そんなことを繰り返す毎日。お母さんの様子が日に日に変わる。

最初のうちは、子どもだから仕方ないと思っていたのか「あら、おねしょしちゃったのね」なんて言ってパンツを取り替えてくれたり着替えを手伝ってくれていた。
だけど、それがどんどん変わっていく。思い出すと今でも怖い。

その一つは雨の降っている日だ。
「またおねしょして!毎日毎日どうするのよ!雨降ってるいるしお布団干せないじゃないの!あー、やだ。おしっこ臭くなっちゃう」
と言いながら室内におねしょのお布団を干し始める。私の着替えは後回し。
自分でタンスを開けてパンツや洋服を探す。
私が選んだ洋服がよそ行きだったのか、それも気に食わない。
「それじゃない、こっち!」
ってそれも怒られる。
「ごめんなさい」って言うんだけれど返事があったかすら覚えていない。

あとはお父さんがいない日だ。
お父さんは仕事で毎日いないと思っていたけど、どうやらももちゃんたちが寝たあと夜遅く帰ってきていたようだった。朝も早く出かけることが多くてそれであまり会えなかったみたいだ。
お父さんがいると、あまり怒られないで済む。
「お父さんはすぐそうやって子どもたち甘やかして、いいわよね。子どもたちに好かれてずるいわよ」って言っているのも聞いた。
お父さんは「子どもなんだからしょうがないじゃないか」
で事を済ましていたが、実際におねしょ処理担当はお母さん。だからお父さんのこと”ずるい”って言ったんだと思う。
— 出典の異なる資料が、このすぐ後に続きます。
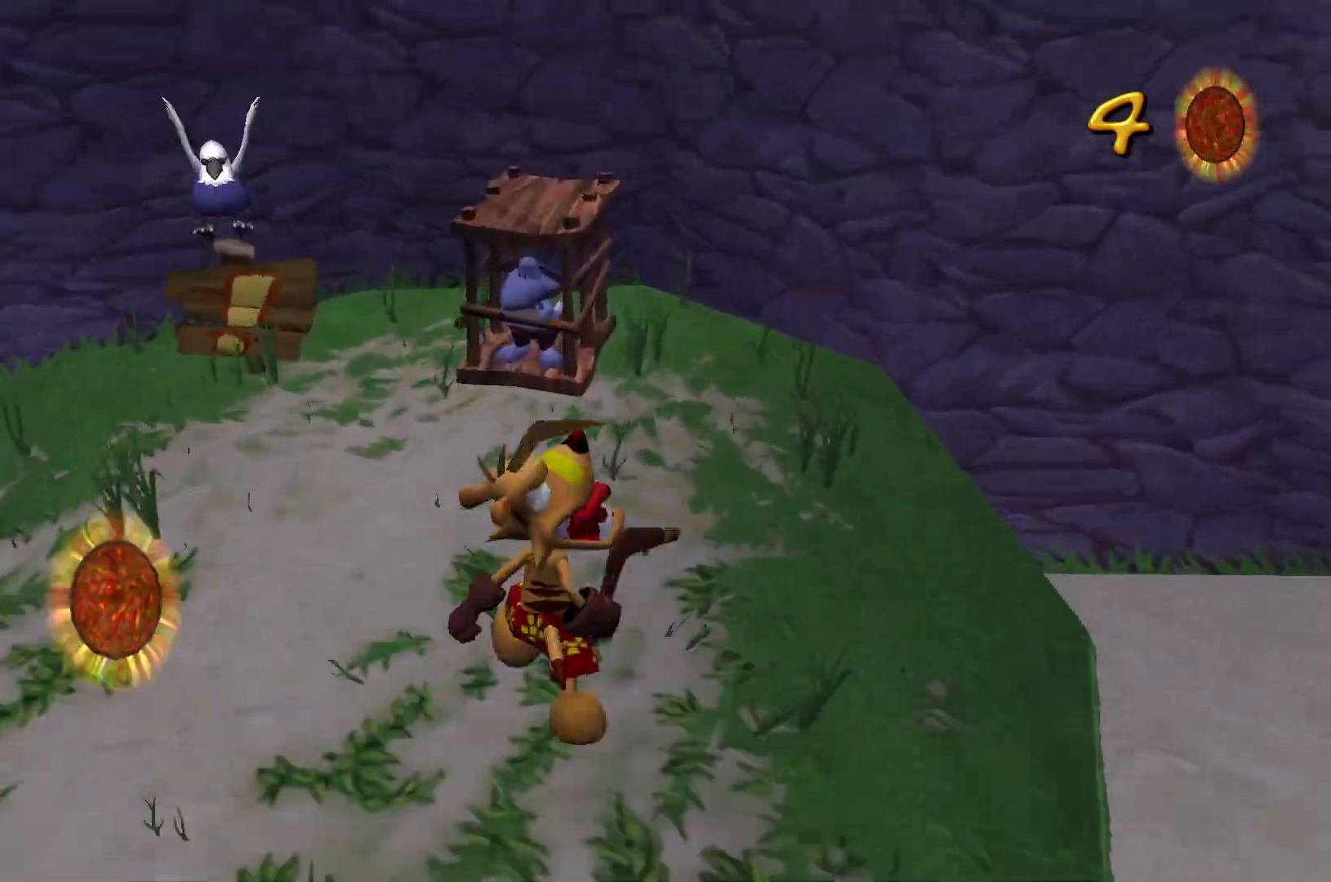
{"keys": ["w"], "events": [[50, "e", "down"], [150, "e", "up"]]}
確かに父は育児はお母さんに任せていた。そういう鬱憤もあったのだろう。
朝起きた時雨が降っている音が聞こえると、お布団から出るのをやめるようになった。
わかっていた、どっちみち怒られることは。だけど「またやっちゃった」って自分から言う勇気はなかった。起きるのが遅ければお母さんがももちゃんを起こしにくる。子どもだったけどお母さんの心境は手に取るようにわかっていた。
私が起きてこない日は、ハンターのように一気に近づいてお布団を捲り上げる。そして一言「またおねしょして!」だ。

おねしょしたかったわけじゃない。
お母さんがいるときにトイレに行ったり、寝る前はお水飲まないようにして「お母さん、ももちゃんもうお水飲んでいないよ」ってアピール全開。
それでもおねしょは毎日続いた。そして何度も怒られた。
機嫌の悪い時は脱がせっぱなしで着替えさせてくれなかったし、謝っても許してもらえなかった。そんなに怒るなら、おむつでもつけてくれればよかったのに。

そんなおねしょは中3で、やっと卒業できた。

いいなと思ったら応援しよう!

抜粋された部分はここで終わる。